- [Action item] Below are entries. Reproduce exactly the lines between the line holding "Coornhertstraat en an" and the line holding "ve dışında önemli temaslar gerçekleştirdiği", inclusive, and only those.

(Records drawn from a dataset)

------------

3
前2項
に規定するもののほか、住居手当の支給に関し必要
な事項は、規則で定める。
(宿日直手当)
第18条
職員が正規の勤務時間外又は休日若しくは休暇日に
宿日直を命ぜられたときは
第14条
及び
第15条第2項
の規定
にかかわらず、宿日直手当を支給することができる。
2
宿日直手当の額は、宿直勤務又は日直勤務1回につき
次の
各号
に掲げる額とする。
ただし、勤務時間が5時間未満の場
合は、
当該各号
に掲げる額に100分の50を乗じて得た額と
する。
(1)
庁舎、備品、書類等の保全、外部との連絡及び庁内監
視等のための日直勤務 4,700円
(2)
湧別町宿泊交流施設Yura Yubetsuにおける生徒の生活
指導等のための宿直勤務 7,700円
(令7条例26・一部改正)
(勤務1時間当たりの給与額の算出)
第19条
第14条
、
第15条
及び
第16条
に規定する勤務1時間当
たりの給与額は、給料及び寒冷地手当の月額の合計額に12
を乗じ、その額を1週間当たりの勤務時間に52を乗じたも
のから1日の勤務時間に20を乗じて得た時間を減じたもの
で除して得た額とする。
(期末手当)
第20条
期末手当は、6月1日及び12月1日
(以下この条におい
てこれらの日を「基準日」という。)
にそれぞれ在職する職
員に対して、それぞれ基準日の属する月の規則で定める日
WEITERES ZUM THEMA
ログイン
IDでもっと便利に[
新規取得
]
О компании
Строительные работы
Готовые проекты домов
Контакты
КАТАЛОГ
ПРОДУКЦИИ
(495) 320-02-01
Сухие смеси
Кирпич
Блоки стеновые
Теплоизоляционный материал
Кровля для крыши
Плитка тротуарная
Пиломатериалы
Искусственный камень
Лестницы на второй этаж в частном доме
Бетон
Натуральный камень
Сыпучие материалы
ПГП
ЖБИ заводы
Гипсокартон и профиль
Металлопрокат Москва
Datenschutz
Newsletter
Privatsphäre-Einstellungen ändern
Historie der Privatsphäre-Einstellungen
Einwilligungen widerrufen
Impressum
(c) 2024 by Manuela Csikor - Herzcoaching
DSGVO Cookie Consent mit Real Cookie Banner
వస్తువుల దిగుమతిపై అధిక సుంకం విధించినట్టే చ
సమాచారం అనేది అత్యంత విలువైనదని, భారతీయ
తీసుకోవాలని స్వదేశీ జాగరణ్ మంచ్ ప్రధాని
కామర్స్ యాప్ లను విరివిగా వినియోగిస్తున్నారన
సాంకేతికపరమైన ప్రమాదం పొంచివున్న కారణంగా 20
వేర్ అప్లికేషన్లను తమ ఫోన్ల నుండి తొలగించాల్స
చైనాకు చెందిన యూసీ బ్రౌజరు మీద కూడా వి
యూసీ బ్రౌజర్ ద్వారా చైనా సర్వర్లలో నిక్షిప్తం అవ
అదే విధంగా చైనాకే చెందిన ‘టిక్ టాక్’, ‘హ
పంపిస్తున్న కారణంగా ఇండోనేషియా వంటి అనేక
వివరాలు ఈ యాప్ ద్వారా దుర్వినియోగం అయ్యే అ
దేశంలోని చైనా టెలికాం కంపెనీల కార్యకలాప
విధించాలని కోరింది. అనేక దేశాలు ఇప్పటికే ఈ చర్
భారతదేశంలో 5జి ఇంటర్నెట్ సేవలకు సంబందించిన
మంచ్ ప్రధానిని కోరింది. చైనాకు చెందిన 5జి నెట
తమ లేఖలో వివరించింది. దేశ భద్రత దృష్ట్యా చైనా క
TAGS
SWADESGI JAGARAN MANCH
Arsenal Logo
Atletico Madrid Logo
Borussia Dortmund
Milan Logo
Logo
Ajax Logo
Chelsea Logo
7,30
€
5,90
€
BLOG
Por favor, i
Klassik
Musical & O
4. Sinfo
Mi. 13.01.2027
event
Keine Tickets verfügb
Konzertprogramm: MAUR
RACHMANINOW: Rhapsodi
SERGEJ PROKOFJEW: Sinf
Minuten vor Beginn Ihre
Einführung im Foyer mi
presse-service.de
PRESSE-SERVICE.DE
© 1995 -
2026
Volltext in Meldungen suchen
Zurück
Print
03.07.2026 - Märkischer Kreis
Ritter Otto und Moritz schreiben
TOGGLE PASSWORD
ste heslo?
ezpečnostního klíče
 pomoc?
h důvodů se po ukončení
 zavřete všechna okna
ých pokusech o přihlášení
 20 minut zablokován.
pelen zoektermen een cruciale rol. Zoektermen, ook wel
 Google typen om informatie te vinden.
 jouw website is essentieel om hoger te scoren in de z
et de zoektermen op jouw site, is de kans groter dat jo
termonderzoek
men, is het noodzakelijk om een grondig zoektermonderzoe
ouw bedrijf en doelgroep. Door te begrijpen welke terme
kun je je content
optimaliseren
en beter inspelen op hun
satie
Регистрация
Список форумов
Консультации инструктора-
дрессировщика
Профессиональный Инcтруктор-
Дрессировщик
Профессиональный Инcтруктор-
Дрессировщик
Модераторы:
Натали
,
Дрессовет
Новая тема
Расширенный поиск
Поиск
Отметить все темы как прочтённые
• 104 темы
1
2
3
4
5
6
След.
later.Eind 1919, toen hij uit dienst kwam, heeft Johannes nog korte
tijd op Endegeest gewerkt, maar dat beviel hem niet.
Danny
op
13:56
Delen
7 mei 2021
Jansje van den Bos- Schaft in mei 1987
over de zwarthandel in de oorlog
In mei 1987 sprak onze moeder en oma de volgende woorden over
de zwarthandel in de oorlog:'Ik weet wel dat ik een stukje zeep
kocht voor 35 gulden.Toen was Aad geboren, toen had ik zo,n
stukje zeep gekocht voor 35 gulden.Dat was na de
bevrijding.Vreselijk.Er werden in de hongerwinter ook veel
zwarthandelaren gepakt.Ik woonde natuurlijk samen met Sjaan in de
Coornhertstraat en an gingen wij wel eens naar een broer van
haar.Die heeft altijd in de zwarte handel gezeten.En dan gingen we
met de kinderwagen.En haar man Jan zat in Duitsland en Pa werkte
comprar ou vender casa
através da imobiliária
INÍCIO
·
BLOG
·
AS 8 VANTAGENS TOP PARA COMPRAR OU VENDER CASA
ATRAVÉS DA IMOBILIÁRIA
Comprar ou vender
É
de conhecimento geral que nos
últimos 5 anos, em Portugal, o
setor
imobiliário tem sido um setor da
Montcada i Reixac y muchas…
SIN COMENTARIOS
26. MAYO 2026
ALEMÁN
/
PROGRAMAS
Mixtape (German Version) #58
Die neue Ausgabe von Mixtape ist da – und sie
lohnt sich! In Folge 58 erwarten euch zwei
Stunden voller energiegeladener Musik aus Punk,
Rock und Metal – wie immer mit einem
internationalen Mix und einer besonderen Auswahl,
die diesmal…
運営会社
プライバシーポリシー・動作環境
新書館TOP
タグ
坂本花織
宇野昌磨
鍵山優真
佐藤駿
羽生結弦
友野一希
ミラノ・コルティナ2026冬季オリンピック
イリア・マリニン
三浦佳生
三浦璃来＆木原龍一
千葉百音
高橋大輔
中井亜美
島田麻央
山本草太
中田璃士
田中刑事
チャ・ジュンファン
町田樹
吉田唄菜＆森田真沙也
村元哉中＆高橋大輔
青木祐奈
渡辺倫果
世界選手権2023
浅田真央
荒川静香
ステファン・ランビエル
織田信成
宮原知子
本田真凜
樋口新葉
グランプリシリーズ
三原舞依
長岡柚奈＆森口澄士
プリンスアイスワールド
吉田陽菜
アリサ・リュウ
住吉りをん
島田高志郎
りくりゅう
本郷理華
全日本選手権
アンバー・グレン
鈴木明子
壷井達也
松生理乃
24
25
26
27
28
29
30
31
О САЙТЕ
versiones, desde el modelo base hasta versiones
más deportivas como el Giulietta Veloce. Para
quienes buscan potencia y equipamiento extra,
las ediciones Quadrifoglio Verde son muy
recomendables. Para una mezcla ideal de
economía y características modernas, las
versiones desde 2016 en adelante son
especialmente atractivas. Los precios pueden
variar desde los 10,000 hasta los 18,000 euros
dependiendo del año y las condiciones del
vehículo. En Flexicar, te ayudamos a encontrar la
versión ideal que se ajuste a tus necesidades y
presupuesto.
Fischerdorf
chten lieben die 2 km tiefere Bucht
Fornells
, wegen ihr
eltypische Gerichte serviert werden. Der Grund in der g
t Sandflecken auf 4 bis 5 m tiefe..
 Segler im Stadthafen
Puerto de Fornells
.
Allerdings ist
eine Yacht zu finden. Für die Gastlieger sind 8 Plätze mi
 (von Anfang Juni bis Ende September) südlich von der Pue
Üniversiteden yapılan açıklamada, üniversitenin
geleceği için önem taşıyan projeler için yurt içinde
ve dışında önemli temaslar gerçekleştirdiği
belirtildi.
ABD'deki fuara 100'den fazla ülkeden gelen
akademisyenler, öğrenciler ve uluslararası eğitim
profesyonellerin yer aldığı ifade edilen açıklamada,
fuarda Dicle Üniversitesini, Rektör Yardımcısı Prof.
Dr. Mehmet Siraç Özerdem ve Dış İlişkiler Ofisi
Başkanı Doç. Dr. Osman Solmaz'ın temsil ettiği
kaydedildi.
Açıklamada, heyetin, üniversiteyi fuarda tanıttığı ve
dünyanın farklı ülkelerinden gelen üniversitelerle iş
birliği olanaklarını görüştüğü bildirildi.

------------

- [Output of the task]
Coornhertstraat en an gingen wij wel eens naar een broer van
haar.Die heeft altijd in de zwarte handel gezeten.En dan gingen we
met de kinderwagen.En haar man Jan zat in Duitsland en Pa werkte
comprar ou vender casa
através da imobiliária
INÍCIO
·
BLOG
·
AS 8 VANTAGENS TOP PARA COMPRAR OU VENDER CASA
ATRAVÉS DA IMOBILIÁRIA
Comprar ou vender
É
de conhecimento geral que nos
últimos 5 anos, em Portugal, o
setor
imobiliário tem sido um setor da
Montcada i Reixac y muchas…
SIN COMENTARIOS
26. MAYO 2026
ALEMÁN
/
PROGRAMAS
Mixtape (German Version) #58
Die neue Ausgabe von Mixtape ist da – und sie
lohnt sich! In Folge 58 erwarten euch zwei
Stunden voller energiegeladener Musik aus Punk,
Rock und Metal – wie immer mit einem
internationalen Mix und einer besonderen Auswahl,
die diesmal…
運営会社
プライバシーポリシー・動作環境
新書館TOP
タグ
坂本花織
宇野昌磨
鍵山優真
佐藤駿
羽生結弦
友野一希
ミラノ・コルティナ2026冬季オリンピック
イリア・マリニン
三浦佳生
三浦璃来＆木原龍一
千葉百音
高橋大輔
中井亜美
島田麻央
山本草太
中田璃士
田中刑事
チャ・ジュンファン
町田樹
吉田唄菜＆森田真沙也
村元哉中＆高橋大輔
青木祐奈
渡辺倫果
世界選手権2023
浅田真央
荒川静香
ステファン・ランビエル
織田信成
宮原知子
本田真凜
樋口新葉
グランプリシリーズ
三原舞依
長岡柚奈＆森口澄士
プリンスアイスワールド
吉田陽菜
アリサ・リュウ
住吉りをん
島田高志郎
りくりゅう
本郷理華
全日本選手権
アンバー・グレン
鈴木明子
壷井達也
松生理乃
24
25
26
27
28
29
30
31
О САЙТЕ
versiones, desde el modelo base hasta versiones
más deportivas como el Giulietta Veloce. Para
quienes buscan potencia y equipamiento extra,
las ediciones Quadrifoglio Verde son muy
recomendables. Para una mezcla ideal de
economía y características modernas, las
versiones desde 2016 en adelante son
especialmente atractivas. Los precios pueden
variar desde los 10,000 hasta los 18,000 euros
dependiendo del año y las condiciones del
vehículo. En Flexicar, te ayudamos a encontrar la
versión ideal que se ajuste a tus necesidades y
presupuesto.
Fischerdorf
chten lieben die 2 km tiefere Bucht
Fornells
, wegen ihr
eltypische Gerichte serviert werden. Der Grund in der g
t Sandflecken auf 4 bis 5 m tiefe..
 Segler im Stadthafen
Puerto de Fornells
.
Allerdings ist
eine Yacht zu finden. Für die Gastlieger sind 8 Plätze mi
 (von Anfang Juni bis Ende September) südlich von der Pue
Üniversiteden yapılan açıklamada, üniversitenin
geleceği için önem taşıyan projeler için yurt içinde
ve dışında önemli temaslar gerçekleştirdiği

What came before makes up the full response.